Dataset rows
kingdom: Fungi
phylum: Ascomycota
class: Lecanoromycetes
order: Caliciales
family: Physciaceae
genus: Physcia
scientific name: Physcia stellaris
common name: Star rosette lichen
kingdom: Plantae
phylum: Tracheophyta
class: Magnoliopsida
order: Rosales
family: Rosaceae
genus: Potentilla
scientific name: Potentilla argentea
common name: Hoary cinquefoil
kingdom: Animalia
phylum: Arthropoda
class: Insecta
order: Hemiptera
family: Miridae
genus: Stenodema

### YOUR INSTRUCTIONS
Which lines of the material above contain the string "name"? Collect each one, matching case exactly.

### ANSWER BELOW
scientific name: Physcia stellaris
common name: Star rosette lichen
scientific name: Potentilla argentea
common name: Hoary cinquefoil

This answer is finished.